**Source data:**
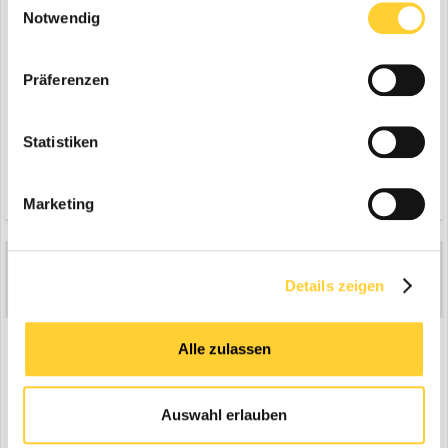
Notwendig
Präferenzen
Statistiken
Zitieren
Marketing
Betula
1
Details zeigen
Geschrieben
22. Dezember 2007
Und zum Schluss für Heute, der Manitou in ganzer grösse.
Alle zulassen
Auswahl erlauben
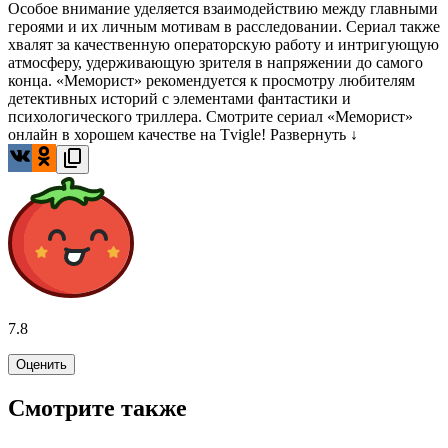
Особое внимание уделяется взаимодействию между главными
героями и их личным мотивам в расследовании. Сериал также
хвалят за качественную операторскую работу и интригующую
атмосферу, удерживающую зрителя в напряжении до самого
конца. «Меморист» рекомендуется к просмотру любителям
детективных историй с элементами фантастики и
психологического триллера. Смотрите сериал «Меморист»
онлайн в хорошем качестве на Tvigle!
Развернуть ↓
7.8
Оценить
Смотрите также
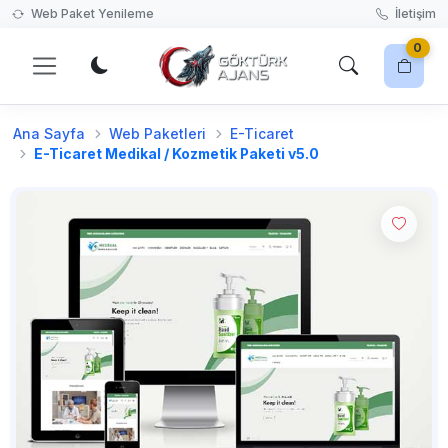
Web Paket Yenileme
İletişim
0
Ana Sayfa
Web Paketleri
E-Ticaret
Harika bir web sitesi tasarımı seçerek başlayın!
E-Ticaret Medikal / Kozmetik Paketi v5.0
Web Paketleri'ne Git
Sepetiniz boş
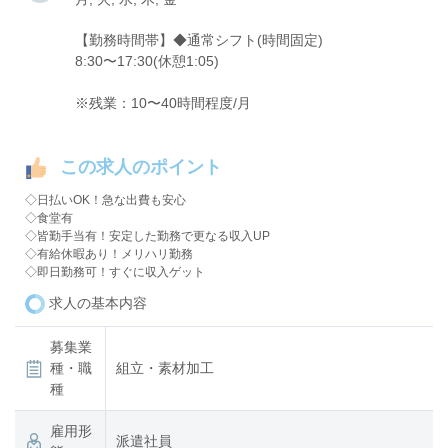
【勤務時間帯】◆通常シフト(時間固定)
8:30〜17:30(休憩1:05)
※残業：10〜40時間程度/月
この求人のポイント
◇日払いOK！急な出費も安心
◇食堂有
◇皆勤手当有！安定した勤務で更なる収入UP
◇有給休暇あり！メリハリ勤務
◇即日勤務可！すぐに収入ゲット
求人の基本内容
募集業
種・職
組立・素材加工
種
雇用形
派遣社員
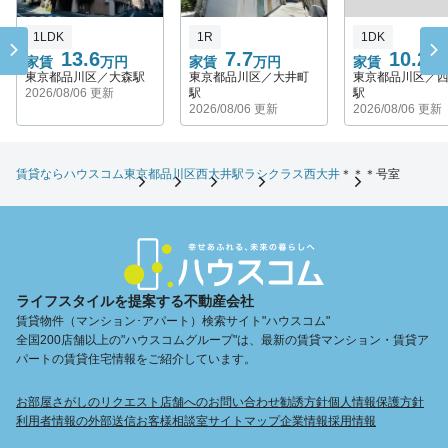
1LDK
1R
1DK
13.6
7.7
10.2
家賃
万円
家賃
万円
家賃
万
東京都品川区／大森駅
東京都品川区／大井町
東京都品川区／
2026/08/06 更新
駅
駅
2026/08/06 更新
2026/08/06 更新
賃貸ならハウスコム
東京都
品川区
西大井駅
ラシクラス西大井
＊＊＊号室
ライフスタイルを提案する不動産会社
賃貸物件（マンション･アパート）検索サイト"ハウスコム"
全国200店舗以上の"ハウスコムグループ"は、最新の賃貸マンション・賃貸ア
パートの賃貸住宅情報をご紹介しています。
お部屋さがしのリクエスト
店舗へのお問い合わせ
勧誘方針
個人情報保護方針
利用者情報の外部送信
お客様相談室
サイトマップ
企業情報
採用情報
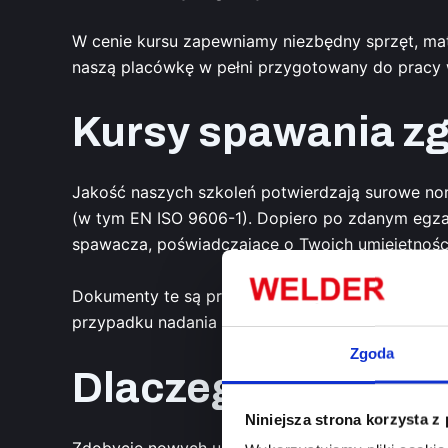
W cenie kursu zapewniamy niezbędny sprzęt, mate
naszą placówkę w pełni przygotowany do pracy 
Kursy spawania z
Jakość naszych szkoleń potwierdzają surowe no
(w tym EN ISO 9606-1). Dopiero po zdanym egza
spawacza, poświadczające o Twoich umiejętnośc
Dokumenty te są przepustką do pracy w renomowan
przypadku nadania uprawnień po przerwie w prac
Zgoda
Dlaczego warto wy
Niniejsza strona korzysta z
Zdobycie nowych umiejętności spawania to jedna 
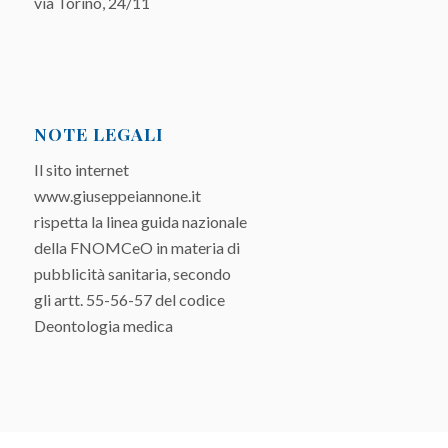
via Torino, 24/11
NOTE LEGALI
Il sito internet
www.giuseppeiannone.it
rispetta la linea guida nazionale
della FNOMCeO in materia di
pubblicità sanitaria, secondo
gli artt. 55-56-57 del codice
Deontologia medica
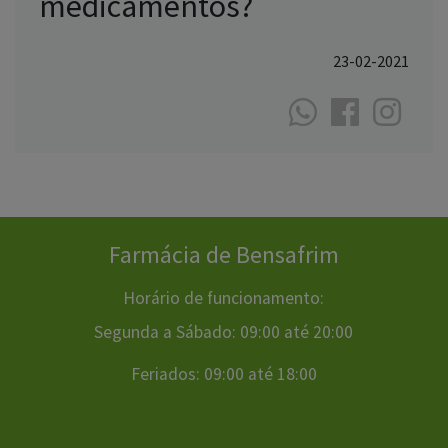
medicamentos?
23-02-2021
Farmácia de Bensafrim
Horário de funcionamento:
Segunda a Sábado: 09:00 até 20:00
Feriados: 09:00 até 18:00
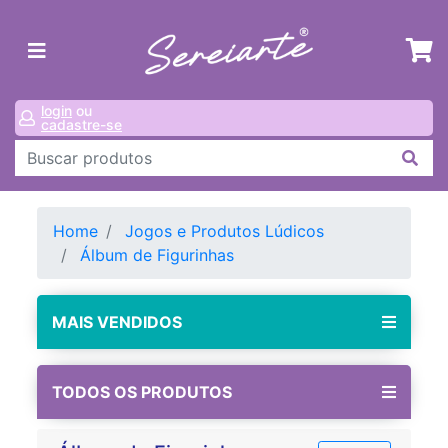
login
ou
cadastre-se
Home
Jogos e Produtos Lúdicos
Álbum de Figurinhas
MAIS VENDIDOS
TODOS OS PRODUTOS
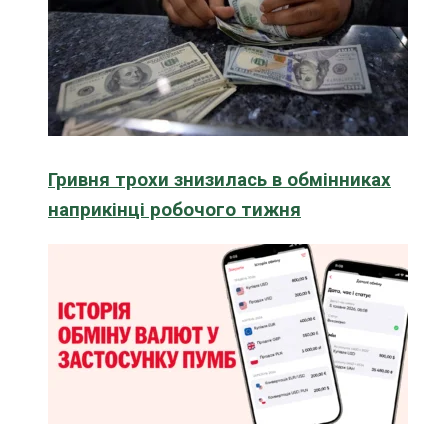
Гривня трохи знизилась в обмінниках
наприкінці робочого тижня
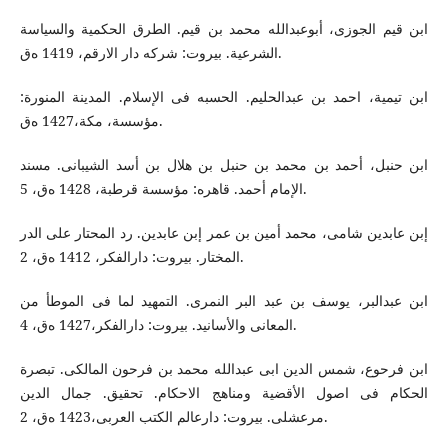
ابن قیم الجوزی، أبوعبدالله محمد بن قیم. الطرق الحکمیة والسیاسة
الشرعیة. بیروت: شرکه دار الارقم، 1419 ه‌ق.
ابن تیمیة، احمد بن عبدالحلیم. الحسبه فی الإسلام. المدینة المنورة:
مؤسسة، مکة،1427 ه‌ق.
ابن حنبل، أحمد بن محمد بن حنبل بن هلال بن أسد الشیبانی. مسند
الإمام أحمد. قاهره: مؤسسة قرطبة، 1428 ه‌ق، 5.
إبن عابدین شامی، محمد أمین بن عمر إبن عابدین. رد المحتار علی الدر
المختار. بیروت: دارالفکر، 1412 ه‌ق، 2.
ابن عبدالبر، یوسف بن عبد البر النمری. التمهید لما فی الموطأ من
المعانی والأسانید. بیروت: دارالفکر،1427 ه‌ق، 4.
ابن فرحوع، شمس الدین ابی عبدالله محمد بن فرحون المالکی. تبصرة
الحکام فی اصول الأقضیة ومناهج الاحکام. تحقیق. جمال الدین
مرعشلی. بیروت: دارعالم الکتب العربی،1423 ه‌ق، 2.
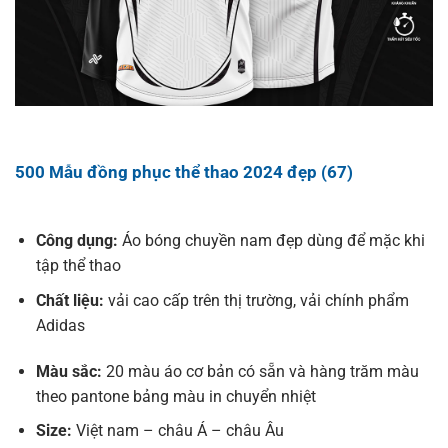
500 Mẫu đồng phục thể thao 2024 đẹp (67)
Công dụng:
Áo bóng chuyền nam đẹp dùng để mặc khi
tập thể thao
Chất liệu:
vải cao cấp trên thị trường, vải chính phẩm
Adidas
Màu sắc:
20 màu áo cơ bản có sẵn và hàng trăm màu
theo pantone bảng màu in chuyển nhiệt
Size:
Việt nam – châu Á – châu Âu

* * *

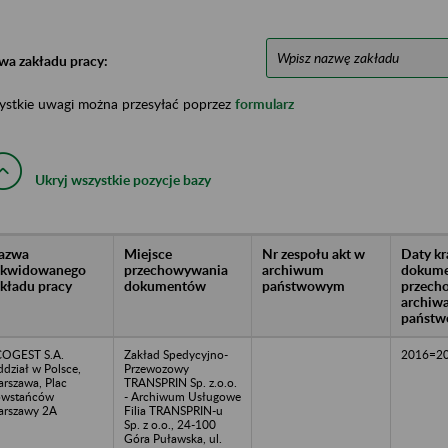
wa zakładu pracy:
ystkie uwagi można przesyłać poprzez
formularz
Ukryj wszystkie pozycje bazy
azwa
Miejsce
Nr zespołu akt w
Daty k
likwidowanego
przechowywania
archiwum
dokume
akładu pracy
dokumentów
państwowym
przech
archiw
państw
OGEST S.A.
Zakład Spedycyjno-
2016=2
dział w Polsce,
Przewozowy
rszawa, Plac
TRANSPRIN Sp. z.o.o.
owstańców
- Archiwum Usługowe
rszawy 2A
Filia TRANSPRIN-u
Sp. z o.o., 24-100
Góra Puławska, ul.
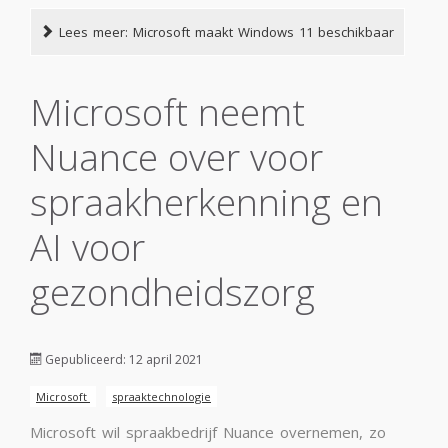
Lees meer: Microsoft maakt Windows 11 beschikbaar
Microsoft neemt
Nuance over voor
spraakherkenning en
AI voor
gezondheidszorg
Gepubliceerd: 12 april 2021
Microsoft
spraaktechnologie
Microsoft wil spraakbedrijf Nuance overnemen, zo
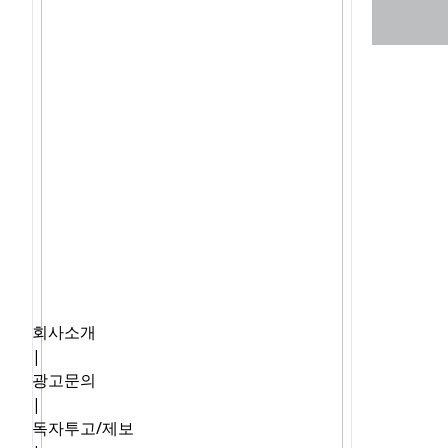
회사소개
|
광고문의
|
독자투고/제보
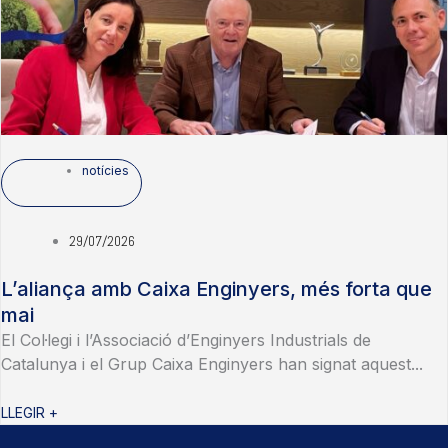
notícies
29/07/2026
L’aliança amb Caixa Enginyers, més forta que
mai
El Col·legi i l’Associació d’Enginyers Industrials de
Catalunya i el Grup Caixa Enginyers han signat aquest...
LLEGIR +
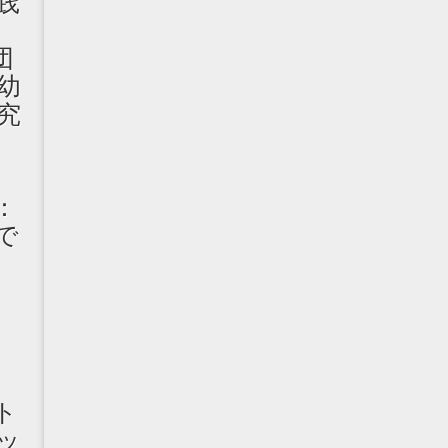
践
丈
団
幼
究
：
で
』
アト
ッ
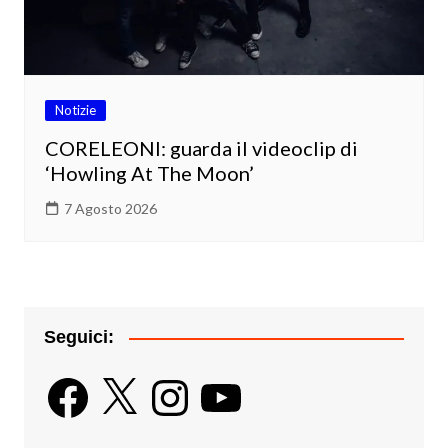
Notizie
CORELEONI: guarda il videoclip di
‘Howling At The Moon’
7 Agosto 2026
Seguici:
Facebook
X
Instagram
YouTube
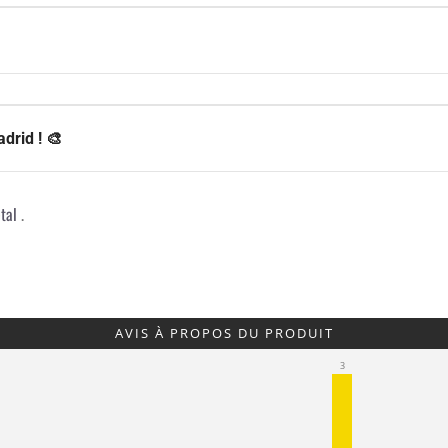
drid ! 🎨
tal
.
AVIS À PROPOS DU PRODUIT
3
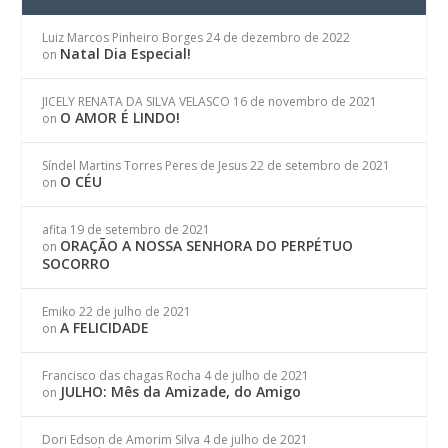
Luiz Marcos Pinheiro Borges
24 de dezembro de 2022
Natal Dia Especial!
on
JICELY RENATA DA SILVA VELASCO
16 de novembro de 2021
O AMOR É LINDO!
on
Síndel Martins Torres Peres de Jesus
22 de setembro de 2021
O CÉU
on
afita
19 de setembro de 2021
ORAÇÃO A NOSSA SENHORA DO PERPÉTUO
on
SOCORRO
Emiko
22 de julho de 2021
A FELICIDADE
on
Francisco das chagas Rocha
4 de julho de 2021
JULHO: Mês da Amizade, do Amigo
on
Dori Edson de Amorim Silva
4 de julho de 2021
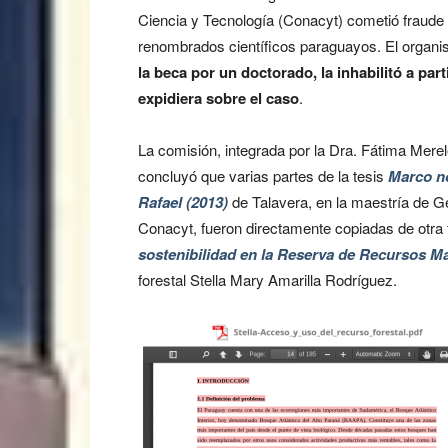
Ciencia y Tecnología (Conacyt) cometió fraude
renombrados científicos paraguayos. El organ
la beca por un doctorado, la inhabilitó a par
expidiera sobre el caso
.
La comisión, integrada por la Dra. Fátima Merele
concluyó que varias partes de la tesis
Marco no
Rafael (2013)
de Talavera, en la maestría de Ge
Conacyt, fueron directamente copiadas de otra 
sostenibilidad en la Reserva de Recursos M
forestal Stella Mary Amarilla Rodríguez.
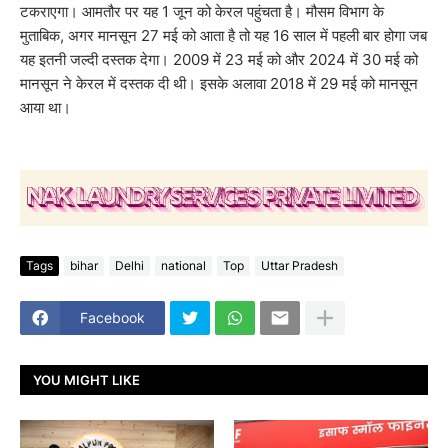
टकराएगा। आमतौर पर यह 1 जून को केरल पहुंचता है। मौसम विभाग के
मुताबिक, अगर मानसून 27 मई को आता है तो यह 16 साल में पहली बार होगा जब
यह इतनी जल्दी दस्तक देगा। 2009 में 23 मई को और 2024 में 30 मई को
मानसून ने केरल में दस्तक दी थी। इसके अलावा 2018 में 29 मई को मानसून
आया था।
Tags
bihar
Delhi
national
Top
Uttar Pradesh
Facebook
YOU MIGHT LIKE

---

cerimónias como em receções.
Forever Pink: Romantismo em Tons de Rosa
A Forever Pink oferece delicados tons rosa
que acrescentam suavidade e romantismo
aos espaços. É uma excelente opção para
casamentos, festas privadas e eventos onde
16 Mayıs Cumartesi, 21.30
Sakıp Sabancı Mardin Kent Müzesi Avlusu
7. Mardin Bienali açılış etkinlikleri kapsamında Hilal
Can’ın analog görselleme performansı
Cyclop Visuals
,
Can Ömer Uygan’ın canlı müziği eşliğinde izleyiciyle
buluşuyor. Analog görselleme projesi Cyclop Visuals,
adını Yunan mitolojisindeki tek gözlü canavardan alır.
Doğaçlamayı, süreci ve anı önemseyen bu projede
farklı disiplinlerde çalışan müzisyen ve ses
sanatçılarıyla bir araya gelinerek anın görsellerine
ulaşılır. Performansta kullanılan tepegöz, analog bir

**About this exercise:** An exact copy is needed of the stretch above that opens with the line containing "gli artt. 55-56-57 del codice" and closes with the line containing "MAIS VENDIDOS"; the pictures are not part of it.

**Problem solution:**
gli artt. 55-56-57 del codice
Deontologia medica
medicamentos?
23-02-2021
Farmácia de Bensafrim
Horário de funcionamento:
Segunda a Sábado: 09:00 até 20:00
Feriados: 09:00 até 18:00
login
ou
cadastre-se
Home
Jogos e Produtos Lúdicos
Álbum de Figurinhas
MAIS VENDIDOS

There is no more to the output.